Hayvansal protein temininde önemli yeri olan su ürünlerini sofralarımıza taşıyan balıkçılarımızın av yasaklarına titizlikle uyması büyük önem taşımaktadır.
Sürdürülebilir su ürünleri üretimi ülkemizde ana politika olmalı ve bu politika çerçevesinde gerekli stratejiler ile kısa, orta ve uzun vadeli eylem planları ve hedefler belirlenmelidir.
Kaynakların rasyonel kullanılabilmesi için su ürünleri eğitim merkezleri kurularak, eğitimler yapılmalı ve Ar-Ge çalışmaları desteklenmelidir.
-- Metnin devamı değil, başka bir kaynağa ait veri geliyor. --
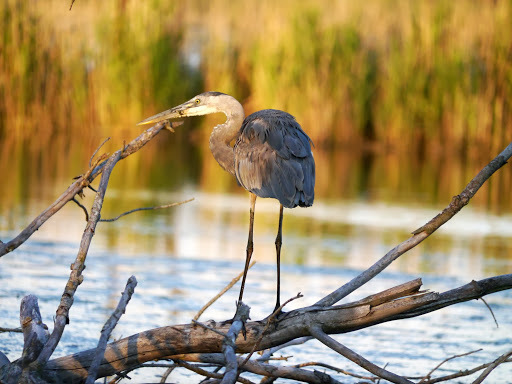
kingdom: Animalia
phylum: Chordata
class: Aves
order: Pelecaniformes
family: Ardeidae
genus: Ardea
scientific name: Ardea herodias
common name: Great blue heron
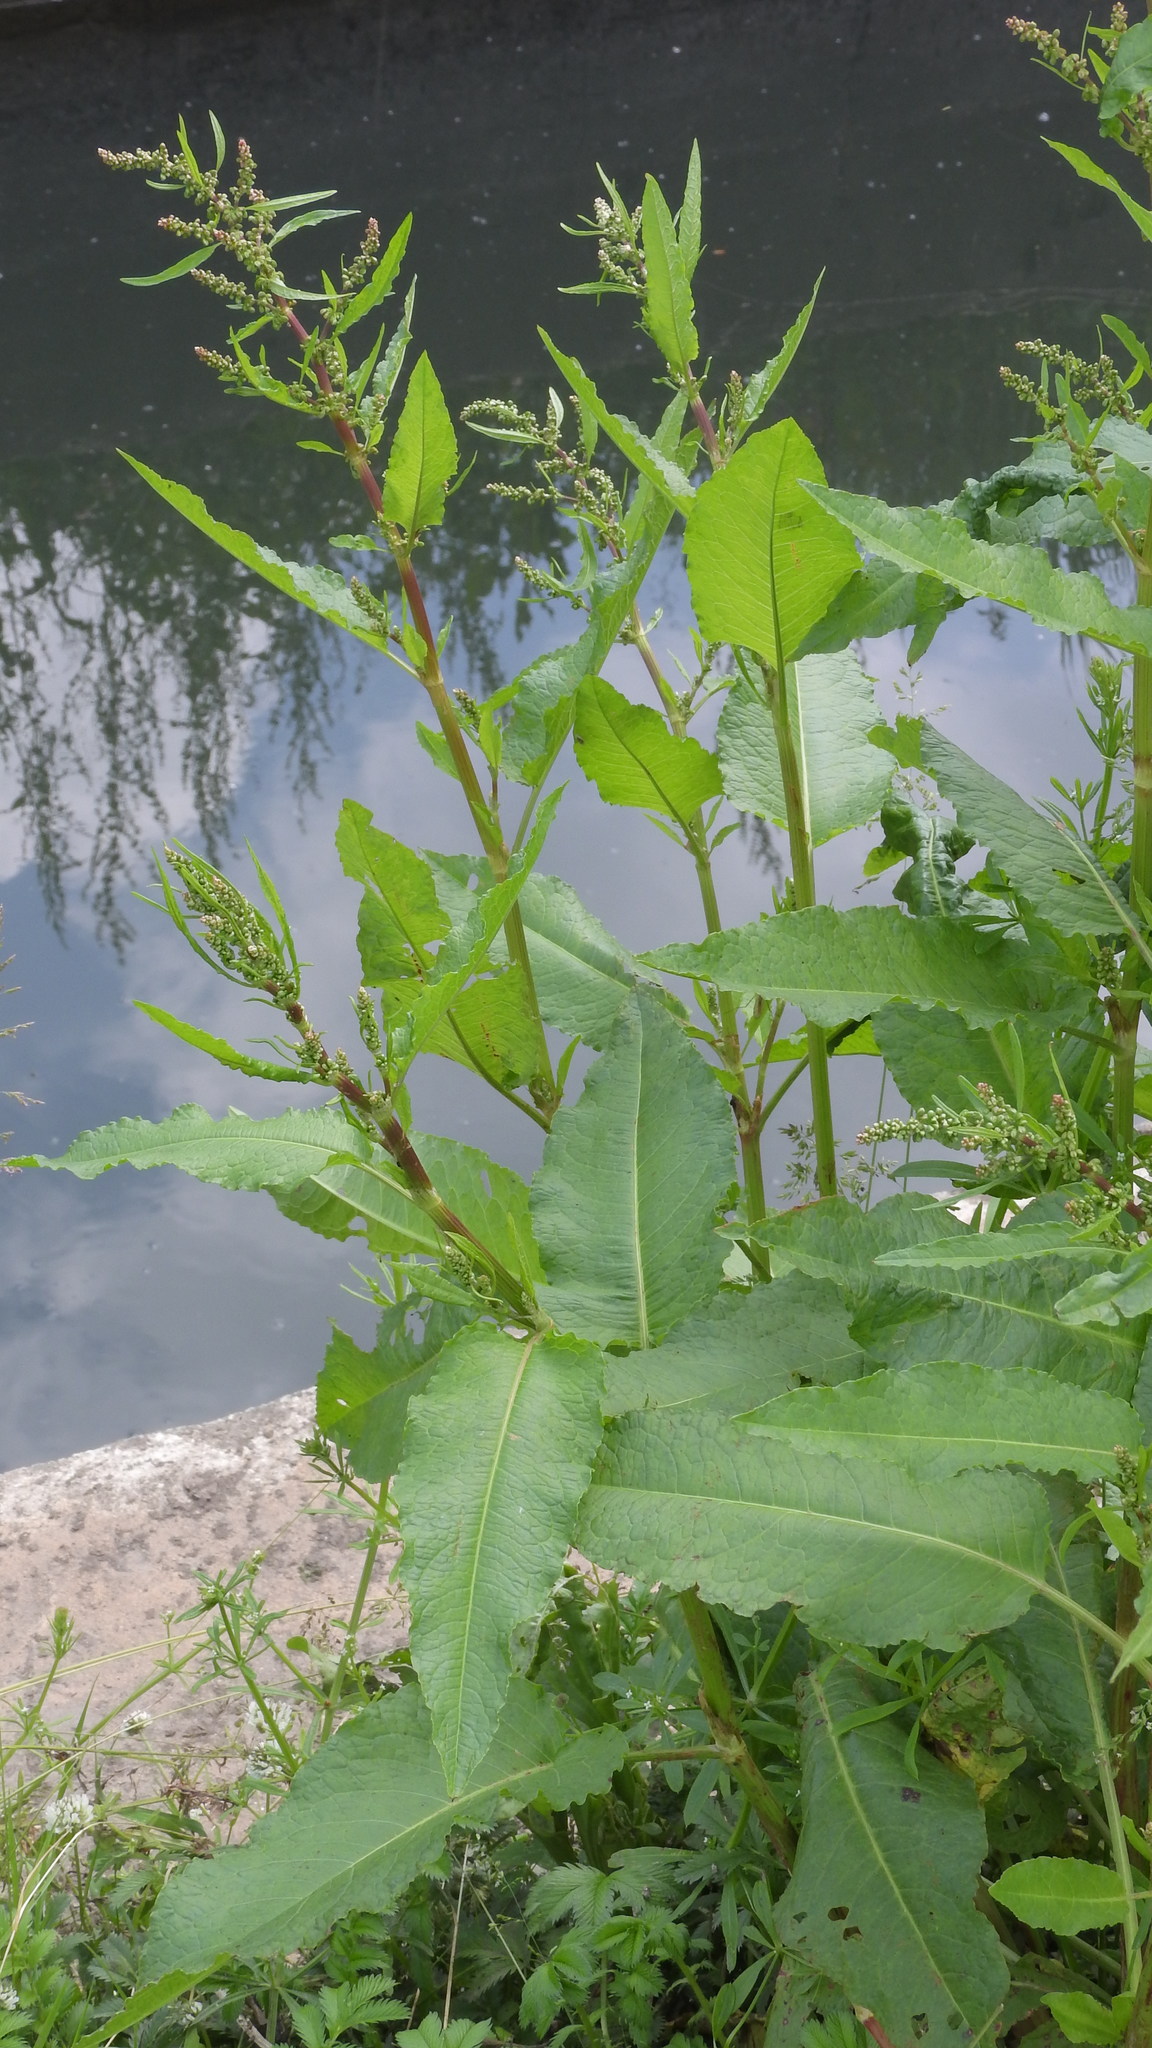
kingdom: Plantae
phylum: Tracheophyta
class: Magnoliopsida
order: Caryophyllales
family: Polygonaceae
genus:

Su ürünleri sektöründe örgütlenme yapısı mutlaka güçlendirilmelidir.
Balıkçılıkta arz-talep dengesi oluşturularak, sürdürülebilir balıkçılığın sağlanması gereklidir. Ülkemizde kişi başı su ürünleri tüketimi dünya ortalamasının altındadır. Kişi başına yıllık balık tüketimi Japonya, Norveç gibi ülkelerde 80, İspanya’da 40, Yunanistan’da 23, dünyada 19 kilogram, Avrupa Birliği’nde 25 kilogram iken Türkiye’de 8 kilogramı bulmamaktadır. Tüketimin artırılması için tedbirlerin alınması gerekmektedir. Balık tüketimi teşvik edilmelidir. Balıkçılık sektöründeki ürünlere yönelik dondurma, tuzlama, konserve ve paketleme ünitesi içeren işleme tesislerinin kurulması ekonomik anlamda sektöre katkı sağlayacaktır.” dedi.